We all tell lies, little stories, versions of the truth that comfort us somehow.
We justify our behaviour. Tell ourselves we don’t care about something because we’re afraid of losing it. Tell ourselves we’re more important/prettier/better than someone else, because we know we’re not.
Me? I’ve been lying to myself about not having the time to write.
The little story I’ve been telling myself is that there are two sides to me:
- Writer Anna, a creative daydreamer who loves stories and romance
- Work Anna, an efficient, no-nonsense print production manager
In the last few years, my job has grown rapidly. The more success I have, the more responsibility I’m given.
Yet this eats into my mental energy. By the time I step out of the office, my brain has turned to mush. I’m drained; I cannot face writing.
That’s why I haven’t been writing, I tell myself. No time, no energy. There’s nothing I can do about it.
That simply isn’t true.
I see authors on twitter juggling jobs, kids, partners, friends and writing without batting an eye. If they’ve found a solution, why can’t I strike that balance?
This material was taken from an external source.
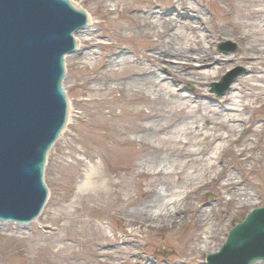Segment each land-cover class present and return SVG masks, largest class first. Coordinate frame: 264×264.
<instances>
[{"label":"bare ground","instance_id":"obj_1","mask_svg":"<svg viewBox=\"0 0 264 264\" xmlns=\"http://www.w3.org/2000/svg\"><path fill=\"white\" fill-rule=\"evenodd\" d=\"M102 1L114 3L110 24L121 29L123 41L131 37L144 38L148 53L144 63L124 51L112 55L103 53L99 66L80 72L82 78L87 76L85 83L79 84L80 97L90 94L95 102V97L103 96L99 100L102 103H97L103 111L99 110L92 117L88 129L101 134L106 143L98 152L99 161L90 160L92 172L84 186L96 182L97 195L104 203L116 195L122 207L132 208L121 209V213L130 212L131 222L149 232L173 235L176 230L187 228V234L180 237L178 252L206 253L219 221L218 214L197 206L198 212L187 221L186 216L182 218L186 204L192 201L193 195L215 186L220 200L236 208L252 205L255 195L242 185L244 164L250 165V171L264 169V158H256L255 140L247 137L260 139L264 134V121L258 122L249 116L258 114L257 105L264 101V25L254 27V33H248L244 25L256 14L264 15V7L253 10L233 7V25L211 32L204 22L202 9L194 8L192 0H167L165 8L157 2L142 6L141 0ZM123 3L126 8L121 11L118 7ZM73 4L82 9L80 4ZM193 14L196 18H192ZM91 27L89 18L88 26L76 34L77 50L65 59L86 64L96 61L94 49L103 48L102 44L80 36L95 35ZM184 31L190 36L184 35ZM252 35L256 36V41L252 40ZM219 36L240 37V51L227 57L225 62L245 68L242 80L246 89L239 82L235 83L224 103V115L216 118L213 112H202L199 106L203 101L216 103L214 93H206V88L218 78L221 61L213 56L205 40L211 38L212 41ZM168 76L172 78L170 81ZM184 82L195 86L194 95L184 93ZM173 102H179L175 113L166 110ZM150 104H156L155 108L147 111L145 107ZM194 104L198 108H194ZM190 113L199 114L201 121L184 117L186 121L178 126L179 118ZM203 120H208V124H203ZM129 134L134 137L127 139ZM165 135L171 136L162 140ZM200 140L208 141L211 151L206 153L198 148ZM158 141L169 143L171 147L164 149L156 144ZM108 143L110 149H107ZM128 143L137 148L132 154L123 151ZM235 145L239 147L234 159L238 173L231 171L225 175L227 167L217 165ZM142 152L147 153V158L135 164ZM107 153L113 156L108 157ZM115 160L120 165L109 167V161ZM138 179L142 190L134 197L131 183ZM165 179H174V183ZM172 184L177 186L173 188ZM116 187L119 193L114 191ZM100 250L103 260L98 264H108L105 259L111 254L108 245L101 244Z\"/></svg>","mask_w":264,"mask_h":264},{"label":"rangeland","instance_id":"obj_2","mask_svg":"<svg viewBox=\"0 0 264 264\" xmlns=\"http://www.w3.org/2000/svg\"><path fill=\"white\" fill-rule=\"evenodd\" d=\"M71 1L82 6L91 19V28L95 31V35L81 34L80 36L86 40L94 39L97 43L102 44L103 48L96 47L94 49L97 58L94 63L86 64L80 60L65 59L66 77L63 86L69 101V118L64 132L48 155L45 182L49 188V198L41 217L35 223L19 225L0 222V264H98L100 260H103L100 257V247L103 243L108 245V249L111 251V254L105 258L108 264H206V257L220 250L232 228L244 221L253 209L264 207V169L250 171V165L244 164L246 169L243 171L245 179H243L242 185L244 189L255 195L252 205L236 208L232 203L220 200L218 187L215 186H210L209 189L193 195L192 201L186 204L182 218L186 216L187 221L194 218L198 212L197 206L203 207V211L211 210L218 214L219 221L213 231V239L210 241L208 251L206 253L200 251V255L191 254L189 250H185L183 254L178 252L177 246L180 237L187 234V228H180L173 235L149 232L140 224L131 222L130 212L125 215V211L121 213V209L131 210L132 208L122 207L118 203L116 195L112 199L108 198L107 203L100 201L96 192L98 184L95 182L89 187H85L84 183L92 172L90 160L99 161L98 152L106 144L101 134L88 129L92 117L96 116L99 110L103 111L97 105V103H102L99 100L103 96L95 97L96 103L92 101L93 97L90 94L80 97L79 84L85 83L87 77L82 78L80 72L99 66L103 62L100 57L103 53L112 55L118 51H124L128 52L133 57L132 59L144 63L148 53L145 44L147 40L141 37H131L123 41L121 29L112 27L110 24L112 20L110 10L114 8L113 2ZM141 1L142 6L157 2L162 8L166 7L167 2V0ZM191 2L194 8L202 9L204 22L211 32L222 27L230 28L233 25V20H235L231 15L233 7L247 10L264 7V0H192ZM118 8L123 11L126 4L123 3ZM195 15L193 14L192 18H196ZM183 20L186 21L188 18ZM244 25L248 27V33H254V27L264 25V15L256 14L251 17L250 21H245ZM184 35L190 36L185 31ZM250 37L254 41L257 40L254 35ZM153 38L156 39V37ZM239 38L238 36H219L212 41L211 38L205 40V45L211 49L213 56L221 61L219 76L210 82L206 93H212V84L219 82L228 72L236 69L244 71L245 68L242 65L225 62L227 57L240 51L242 42ZM226 42L233 43L237 48L236 51L232 53L219 51V45ZM161 74L164 75L162 68ZM175 75L185 77L181 73ZM244 75L245 72L235 83L239 82L246 89V84L242 80ZM171 79L168 76V81ZM183 88L185 94L194 95L195 86L193 84L184 82ZM229 91L223 96H217L214 93L216 103L210 104L203 101L199 106L201 111L213 112L216 118H218L217 115L223 116L224 103ZM155 105H147L145 109L149 111L154 109ZM167 106L166 110L175 113L179 109V102H173ZM192 106L198 108L196 104ZM158 107L156 106V108ZM257 107L259 113L249 116L258 122L264 121V101ZM104 111L107 113L106 109ZM191 114L193 113L189 115ZM189 115L181 116L178 126L184 124L185 118L191 121L196 119L201 121L199 114L194 113L188 118ZM202 123L208 124V120H203ZM170 136H162V140L169 139ZM133 137L131 134L126 136L127 139ZM247 137L255 140L258 148L256 158L259 160L264 158V134L260 139L254 136ZM129 144L123 147V151L132 154L137 148H133ZM156 144L164 149L171 147L169 143L162 141H158ZM198 148L205 150L206 153L211 151L210 143L204 140L199 141ZM238 148L236 145L233 146L232 151L225 154L222 163L219 162L217 165L227 167L225 175L231 171L238 173L234 161L235 151ZM107 149H110V145ZM106 155L113 156L111 153ZM143 158H147V153L142 152V155L137 157L135 164ZM108 165L112 168L120 164L115 160L109 161ZM172 180L174 179H165V182L174 183ZM131 186L134 190L132 195L135 197L142 190V182H139V179L132 181ZM176 186L174 184L173 188ZM114 191L119 193L118 187ZM192 205L195 207L191 208Z\"/></svg>","mask_w":264,"mask_h":264},{"label":"water","instance_id":"obj_3","mask_svg":"<svg viewBox=\"0 0 264 264\" xmlns=\"http://www.w3.org/2000/svg\"><path fill=\"white\" fill-rule=\"evenodd\" d=\"M88 17L69 0H0V221L29 224L48 199L47 156L63 132L68 101L64 58ZM76 40V42H75ZM230 46L227 49V46ZM220 51L234 52L226 43ZM243 70L212 88L229 91ZM264 263V207L235 226L207 264Z\"/></svg>","mask_w":264,"mask_h":264}]
</instances>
The truth is, “it’s a scheduling conflict” is a far more comforting story than “I’m lazy and/or lack motivation”. (Ironic, really, given that my day job is all about workflow management…)
Yes, work is tiring, and I need to pay the bills, and I need a social life… but it’s a lie to say that I’m doing everything I can.
Ultimately I have two options:
Keep lying to myself, and pretend there is nothing I can do to change the status quo.
Or admit that however I ended up in this creative rut, this dry spell of blank pages, it’s my responsibility to find a solution — because no one else will.